This marks a departure from Xiaomi’s origins as a consumer electronics firm primarily known for budget smartphones and home appliances. Recent times have seen the company steadily expanded its reach into electric vehicles and AI-powered devices, and so far, Xiaomi has committed 13.5 billion yuan to develop its maiden advanced mobile chip, the XringO1. The company also revealed it has built a dedicated semiconductor team of more than 2,500 engineers. The proprietary silicon can power smartphones, a broader ecosystem of AIoT (AI of Things) products, and electric vehicles.

This new investment comes as a part of a broader trend across major tech firms. The global chip design and manufacturing sector is rapidly transforming due to advancements in AI and a growing demand for specialized processors – a report by Infosys reveals that semiconductor firms across the world are expected to allocate nearly $185 billion for the current year. In the US, for example, tech titan Apple continues to refine its in-house silicon through the M-series chips used in MacBooks and iPads, while Alphabet (Google) has similarly accelerated work on its Tensor chips. Meta Platforms, Amazon, and Microsoft are also investing billions into developing AI-optimized silicon to support their cloud computing and consumer hardware portfolios.
------------------------------------------------
What is required: Summarize the passage on Xiaomi's chip investment in two sentences. The listing is not needed for this work.

Entries shown:
------------------------------------------------
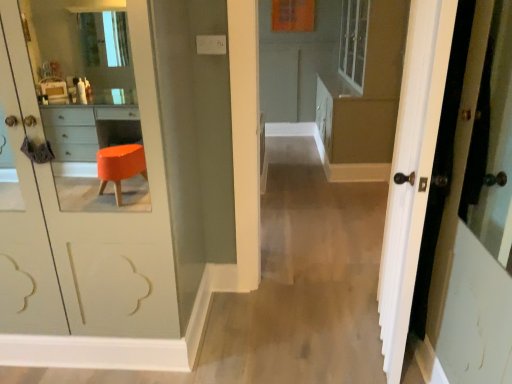
Question: Should I look upward or downward to see white wood door at right?

Choices:
 (A) up
 (B) down

Answer: (B)

Question: Does matte brown dresser at center appear on the left side of white wood door at right?

Choices:
 (A) yes
 (B) no

Answer: (B)

Question: From the image's perspective, would you say matte brown dresser at center is shown under white wood door at right?

Choices:
 (A) no
 (B) yes

Answer: (A)

Question: Is matte brown dresser at center further to camera compared to white wood door at right?

Choices:
 (A) yes
 (B) no

Answer: (A)

Question: Does matte brown dresser at center touch white wood door at right?

Choices:
 (A) no
 (B) yes

Answer: (A)

Question: Is matte brown dresser at center outside white wood door at right?

Choices:
 (A) no
 (B) yes

Answer: (B)

Question: Is matte brown dresser at center in front of white wood door at right?

Choices:
 (A) yes
 (B) no

Answer: (B)

Question: Are white wood door at right and matte brown dresser at center beside each other?

Choices:
 (A) yes
 (B) no

Answer: (B)

Question: Considering the relative sizes of white wood door at right and matte brown dresser at center in the image provided, is white wood door at right shorter than matte brown dresser at center?

Choices:
 (A) yes
 (B) no

Answer: (A)

Question: From the image's perspective, is white wood door at right under matte brown dresser at center?

Choices:
 (A) yes
 (B) no

Answer: (A)

Question: Is matte brown dresser at center at the back of white wood door at right?

Choices:
 (A) no
 (B) yes

Answer: (A)

Question: Is white wood door at right positioned in front of matte brown dresser at center?

Choices:
 (A) no
 (B) yes

Answer: (B)

Question: Does white wood door at right come behind matte brown dresser at center?

Choices:
 (A) no
 (B) yes

Answer: (A)

Question: From a real-world perspective, is white wood door at right physically located above or below matte brown dresser at center?

Choices:
 (A) below
 (B) above

Answer: (A)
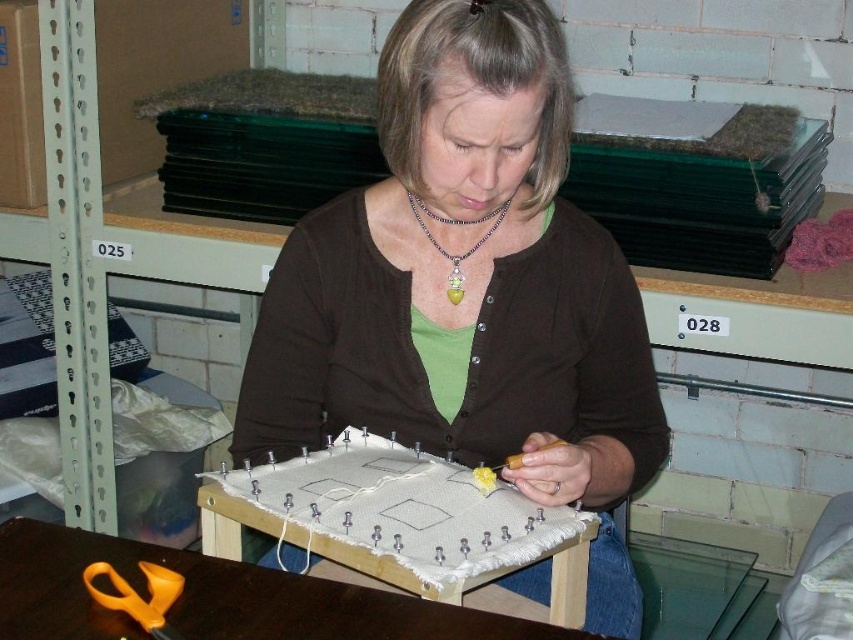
------------------------------------------------
Exercise answer: Xiaomi, once known mainly for budget smartphones and home appliances, has committed 13.5 billion yuan to develop its first advanced mobile chip, the XringO1, and has built a semiconductor team of more than 2,500 engineers. The investment is part of a broader trend in which major tech firms such as Apple, Alphabet, Meta Platforms, Amazon, and Microsoft are developing their own in-house and AI-optimized chips.